Weight gains haven’t been evenly distributed across the population. The increases have been steepest at the higher end of the weight spectrum, meaning the heaviest Americans have gained the most weight over time, pulling the average upward.

How the U.S. Compares Globally

The average American woman is heavier than women in most other countries. Globally, the mean height for adult women is roughly 5 feet 3 inches, similar to the U.S., but average weight varies dramatically by region. Women in many East Asian and Sub-Saharan African countries average 110 to 130 pounds. In much of Western Europe, averages fall between 140 and 155 pounds. The U.S., along with a handful of other high-income countries and some Pacific Island nations, sits at the upper end of the global weight distribution.

Height differences are driven largely by genetics and childhood nutrition. Weight differences track more closely with economic development, food systems, and lifestyle patterns. Countries that have undergone rapid urbanization and adopted more processed-food-heavy diets tend to see their average weights climb within a generation or two.

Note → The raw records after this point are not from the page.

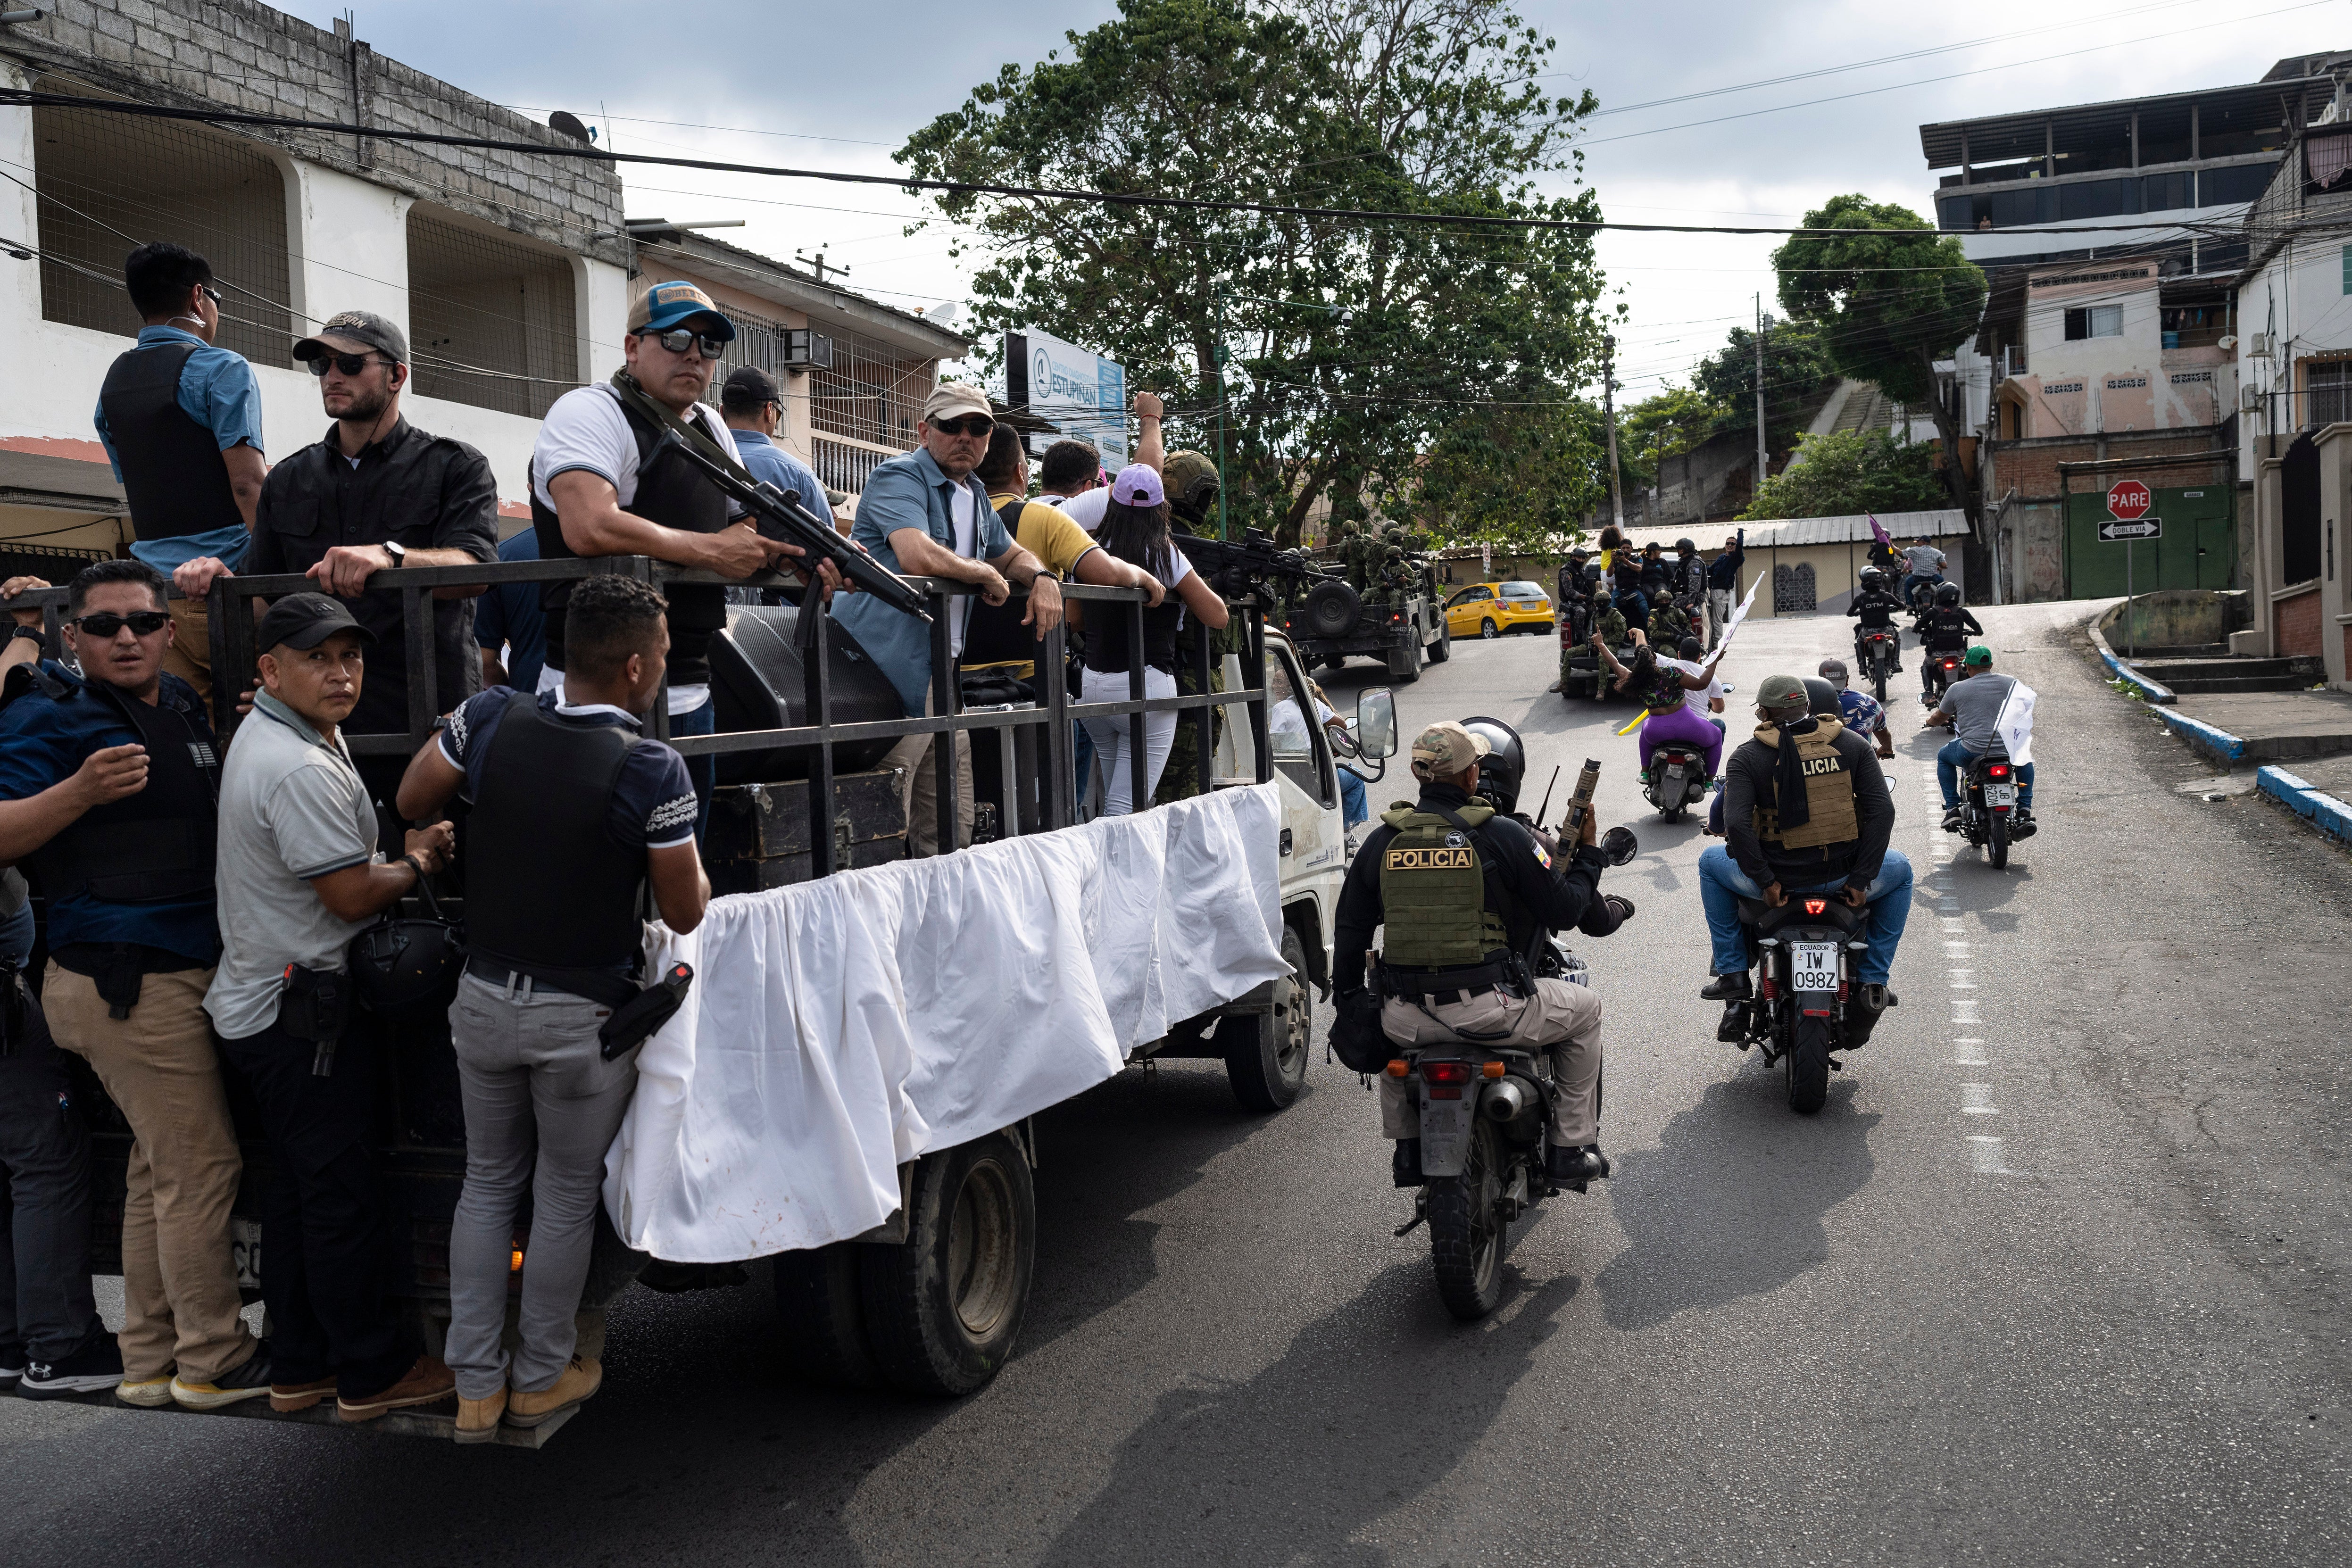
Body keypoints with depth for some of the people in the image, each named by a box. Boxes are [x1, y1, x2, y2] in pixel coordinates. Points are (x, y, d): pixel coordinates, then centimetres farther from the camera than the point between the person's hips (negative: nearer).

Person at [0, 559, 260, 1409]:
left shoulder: (182, 704, 12)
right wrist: (80, 791, -33)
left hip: (182, 972, 9)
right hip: (127, 979, -9)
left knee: (160, 1168, 14)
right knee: (201, 1165, -4)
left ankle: (150, 1360, 25)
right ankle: (214, 1360, 8)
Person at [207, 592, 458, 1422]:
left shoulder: (265, 734, 12)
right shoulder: (301, 770, -22)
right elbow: (352, 895, -20)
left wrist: (400, 849, 11)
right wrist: (420, 863, -2)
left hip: (261, 1004, 11)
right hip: (304, 1012, -11)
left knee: (296, 1190, 17)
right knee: (343, 1196, 0)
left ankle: (297, 1367, 27)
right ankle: (373, 1371, 11)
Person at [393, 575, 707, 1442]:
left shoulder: (491, 719, -9)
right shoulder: (652, 769, -20)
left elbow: (411, 803, 6)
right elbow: (686, 913, -13)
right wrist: (690, 854, 6)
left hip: (485, 997, 4)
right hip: (583, 1016, -4)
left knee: (488, 1181, 19)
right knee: (567, 1195, 14)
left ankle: (475, 1382, 25)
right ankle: (541, 1376, 29)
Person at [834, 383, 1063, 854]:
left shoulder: (977, 497, 21)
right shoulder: (899, 477, -7)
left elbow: (1013, 554, 34)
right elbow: (919, 556, -24)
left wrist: (1042, 578, 9)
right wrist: (987, 574, -7)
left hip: (943, 678, 9)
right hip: (889, 676, -9)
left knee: (953, 835, 9)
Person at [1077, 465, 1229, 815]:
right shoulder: (1165, 554, -6)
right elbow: (1218, 617, -3)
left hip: (1091, 685, 5)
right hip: (1146, 686, -5)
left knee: (1113, 798, 19)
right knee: (1128, 807, -6)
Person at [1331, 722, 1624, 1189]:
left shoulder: (1381, 840, 5)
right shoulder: (1504, 835, -5)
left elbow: (1350, 930, 11)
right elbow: (1564, 911, -1)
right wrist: (1587, 855, 16)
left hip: (1409, 1019, 4)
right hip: (1489, 1010, -3)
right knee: (1584, 1008, 23)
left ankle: (1408, 1150, 37)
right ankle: (1571, 1147, 24)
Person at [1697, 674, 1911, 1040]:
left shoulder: (1747, 756, -4)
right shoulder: (1854, 745, 2)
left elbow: (1736, 824, -18)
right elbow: (1882, 811, -6)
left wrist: (1766, 881, -11)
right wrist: (1861, 879, -5)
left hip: (1776, 878, -1)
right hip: (1841, 877, 1)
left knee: (1710, 861, 30)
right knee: (1900, 872, 34)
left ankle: (1733, 975, 23)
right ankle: (1874, 979, 24)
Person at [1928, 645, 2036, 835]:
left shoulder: (1957, 689, 3)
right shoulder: (2011, 683, 8)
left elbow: (1938, 719, 17)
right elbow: (2025, 708, 26)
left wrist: (1932, 720, 42)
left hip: (1972, 752, -2)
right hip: (2007, 750, 2)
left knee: (1943, 757, 30)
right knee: (2025, 758, 36)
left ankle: (1952, 809, 20)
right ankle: (2025, 811, 23)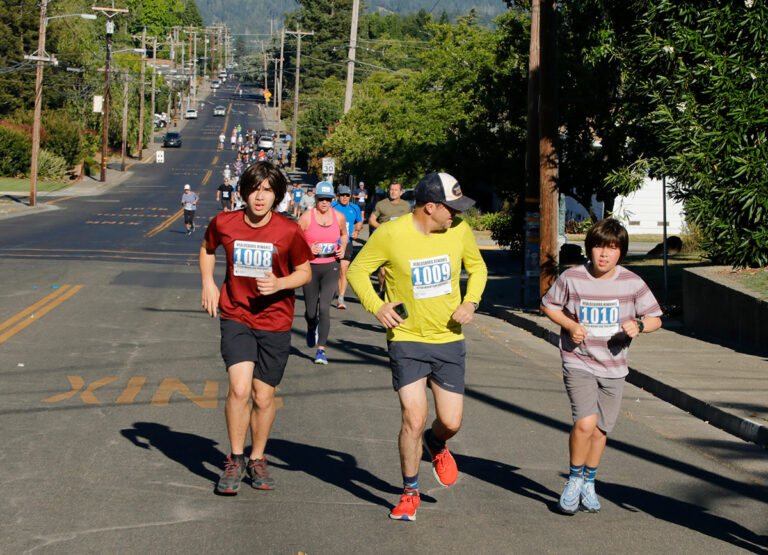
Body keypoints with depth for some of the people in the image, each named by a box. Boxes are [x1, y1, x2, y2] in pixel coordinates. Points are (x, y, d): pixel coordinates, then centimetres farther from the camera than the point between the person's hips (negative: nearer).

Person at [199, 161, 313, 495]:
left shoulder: (289, 232, -10)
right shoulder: (224, 223, -5)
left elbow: (304, 272, 3)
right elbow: (207, 248, 17)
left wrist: (279, 284, -16)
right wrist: (208, 283, 4)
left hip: (274, 321, 0)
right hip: (236, 317, 0)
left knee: (264, 397, 7)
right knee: (239, 387, -18)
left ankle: (257, 460, 30)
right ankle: (235, 461, -1)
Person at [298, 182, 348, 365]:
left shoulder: (339, 217, 1)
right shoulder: (307, 217, -7)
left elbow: (344, 234, 22)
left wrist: (342, 248, 3)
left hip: (331, 267, 0)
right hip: (311, 267, 0)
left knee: (324, 307, -14)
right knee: (310, 310, 6)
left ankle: (321, 350, -9)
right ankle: (312, 327, 45)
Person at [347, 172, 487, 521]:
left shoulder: (459, 231, -4)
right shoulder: (390, 234, -14)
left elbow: (477, 267, 14)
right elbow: (357, 270, -1)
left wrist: (471, 301, -3)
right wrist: (376, 306, -15)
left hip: (449, 340, 3)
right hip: (406, 338, -3)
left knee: (451, 422, 3)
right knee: (413, 419, -12)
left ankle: (436, 445, 42)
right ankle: (409, 493, 10)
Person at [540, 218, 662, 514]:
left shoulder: (632, 283, -4)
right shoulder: (572, 278, -8)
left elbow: (655, 319, 4)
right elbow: (548, 305, 8)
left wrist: (638, 326, -19)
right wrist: (570, 325, -9)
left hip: (613, 367, 3)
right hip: (578, 363, -3)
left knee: (600, 430, 11)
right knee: (585, 423, -19)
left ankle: (589, 483, 35)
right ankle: (574, 479, 5)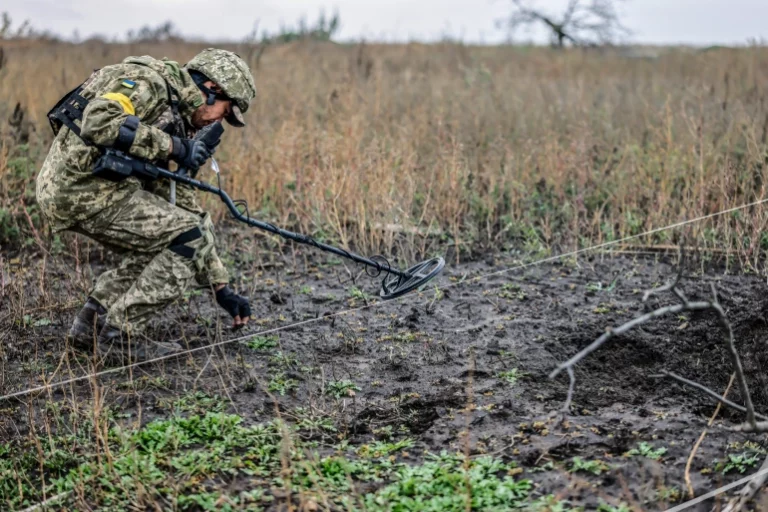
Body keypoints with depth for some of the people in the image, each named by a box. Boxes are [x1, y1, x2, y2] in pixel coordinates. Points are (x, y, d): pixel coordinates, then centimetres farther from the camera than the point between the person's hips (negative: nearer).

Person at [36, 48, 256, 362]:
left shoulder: (175, 124, 19)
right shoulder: (150, 81, -8)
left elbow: (184, 209, 20)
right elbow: (98, 122, -26)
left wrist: (220, 286, 18)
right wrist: (173, 147, -17)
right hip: (80, 185, -10)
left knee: (165, 245, 18)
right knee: (188, 238, -8)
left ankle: (92, 323, 17)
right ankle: (119, 336, -3)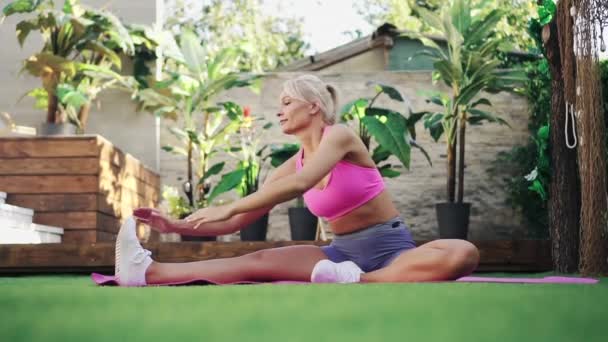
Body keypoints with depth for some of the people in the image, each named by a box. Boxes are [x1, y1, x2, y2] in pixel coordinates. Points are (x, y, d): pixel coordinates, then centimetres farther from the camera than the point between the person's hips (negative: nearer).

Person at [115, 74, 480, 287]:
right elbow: (238, 223, 7)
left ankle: (358, 284, -42)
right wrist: (179, 226, -6)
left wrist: (230, 207, -25)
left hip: (391, 250, -4)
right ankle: (149, 272, -29)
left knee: (464, 254, -35)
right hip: (343, 254, 5)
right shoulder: (293, 165, 8)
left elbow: (300, 184, -27)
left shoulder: (340, 136, -9)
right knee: (262, 260, -16)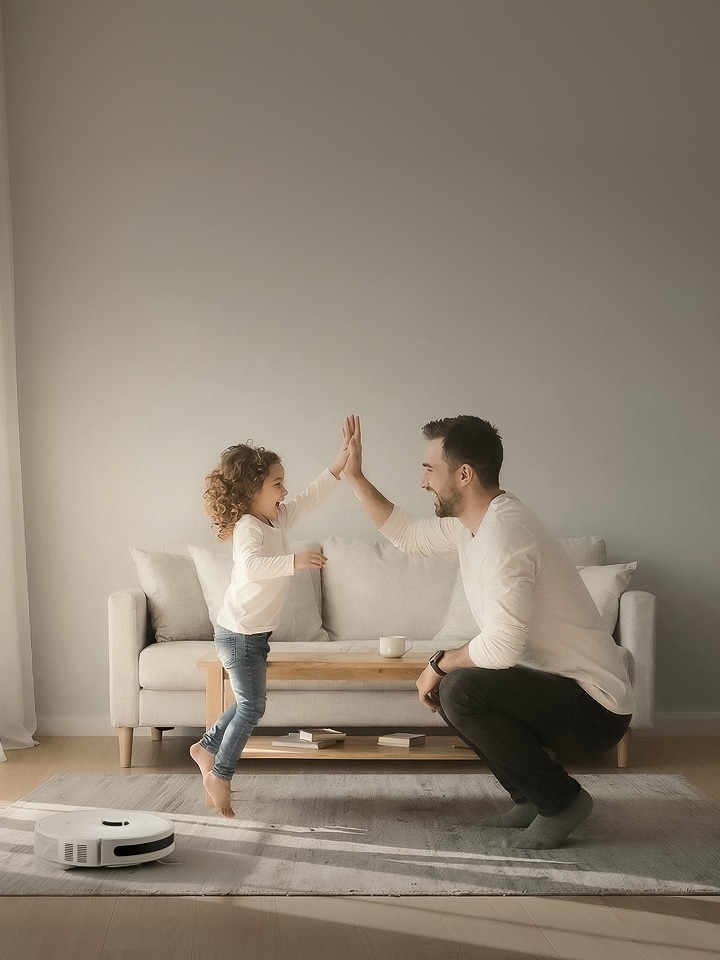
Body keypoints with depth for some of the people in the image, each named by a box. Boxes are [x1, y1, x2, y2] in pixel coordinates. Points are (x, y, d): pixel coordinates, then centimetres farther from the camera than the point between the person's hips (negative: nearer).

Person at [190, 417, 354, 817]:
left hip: (255, 633, 9)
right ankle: (219, 775, 11)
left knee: (249, 704, 18)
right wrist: (293, 561, -52)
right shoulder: (248, 527, -22)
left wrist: (340, 464, 3)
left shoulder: (276, 520, 6)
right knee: (252, 707, -2)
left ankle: (206, 746, 34)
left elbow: (309, 498, 11)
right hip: (239, 633, -9)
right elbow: (251, 567, -41)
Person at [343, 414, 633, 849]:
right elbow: (409, 535, 22)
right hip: (558, 686, 10)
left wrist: (441, 663, -13)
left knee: (460, 691, -25)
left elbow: (501, 646, -31)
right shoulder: (471, 519, 6)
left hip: (595, 705, -10)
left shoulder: (504, 531, -25)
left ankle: (561, 799, -6)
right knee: (447, 684, 15)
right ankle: (531, 797, 18)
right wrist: (355, 477, 16)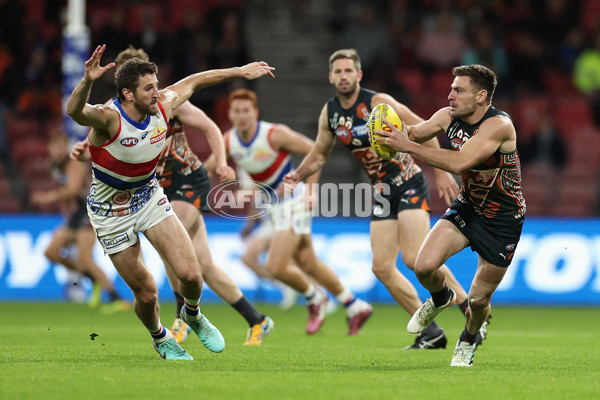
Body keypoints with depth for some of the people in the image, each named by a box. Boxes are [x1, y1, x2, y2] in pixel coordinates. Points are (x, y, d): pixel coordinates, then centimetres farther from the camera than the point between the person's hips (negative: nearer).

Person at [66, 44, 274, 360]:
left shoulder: (162, 107, -12)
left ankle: (192, 315, 28)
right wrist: (87, 81, -72)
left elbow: (192, 82, 7)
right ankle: (159, 338, 34)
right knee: (146, 293, 0)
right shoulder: (109, 119, -29)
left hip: (150, 197, 5)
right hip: (111, 212, -4)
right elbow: (75, 111, -52)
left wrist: (239, 71, 15)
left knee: (190, 274, -8)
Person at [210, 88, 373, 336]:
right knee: (307, 264, 14)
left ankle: (315, 299, 15)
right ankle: (355, 308, 29)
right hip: (276, 207, 7)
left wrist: (310, 190, -16)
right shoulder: (229, 141, -5)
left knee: (276, 267, -14)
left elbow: (315, 151, -14)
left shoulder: (274, 134, -22)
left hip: (294, 202, -7)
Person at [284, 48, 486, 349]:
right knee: (382, 267, -2)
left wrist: (441, 172, -18)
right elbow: (320, 153, 19)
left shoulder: (379, 103, -15)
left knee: (415, 258, -22)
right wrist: (298, 175, 0)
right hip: (382, 192, 7)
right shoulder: (329, 113, 4)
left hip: (409, 184, -7)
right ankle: (431, 332, 6)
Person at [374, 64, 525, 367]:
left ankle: (468, 340, 36)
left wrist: (408, 146, -40)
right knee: (424, 266, -16)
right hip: (467, 206, 5)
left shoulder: (499, 125, -29)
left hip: (503, 221, -5)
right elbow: (414, 133, 5)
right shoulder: (448, 117, -9)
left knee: (478, 300, 1)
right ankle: (440, 298, 20)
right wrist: (397, 133, -20)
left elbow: (460, 162, -40)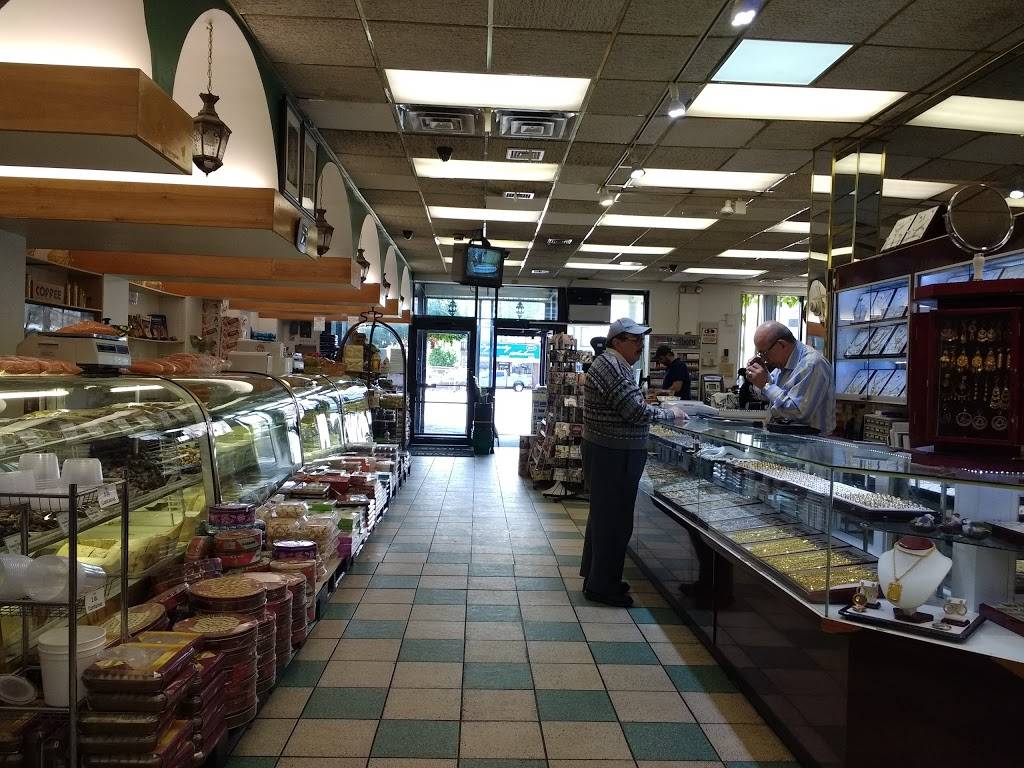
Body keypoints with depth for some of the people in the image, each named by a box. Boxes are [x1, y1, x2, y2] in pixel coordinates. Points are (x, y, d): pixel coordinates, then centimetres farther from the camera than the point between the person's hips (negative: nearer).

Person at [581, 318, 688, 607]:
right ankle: (601, 586, 8)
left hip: (606, 453, 11)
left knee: (602, 515, 19)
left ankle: (595, 575, 32)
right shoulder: (613, 367, -19)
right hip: (614, 456, -11)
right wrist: (669, 412, -9)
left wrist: (651, 407, 11)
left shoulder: (611, 363, 15)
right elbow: (636, 412, -23)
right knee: (614, 520, -2)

What “Average” Actually Tells You

Averages describe populations, not individuals. Knowing that the typical American woman is 5’3.5″ and 171.8 pounds is useful for context, but it doesn’t tell you whether your own body is healthy. Two women at the same height and weight can have very different body compositions, fitness levels, blood pressure readings, and metabolic health.

If you’re trying to figure out where you stand, the most informative combination is your waist circumference, your BMI (or simply your weight relative to your height), your blood pressure, and your blood sugar levels. Together, those paint a far clearer picture than any single number from a national survey.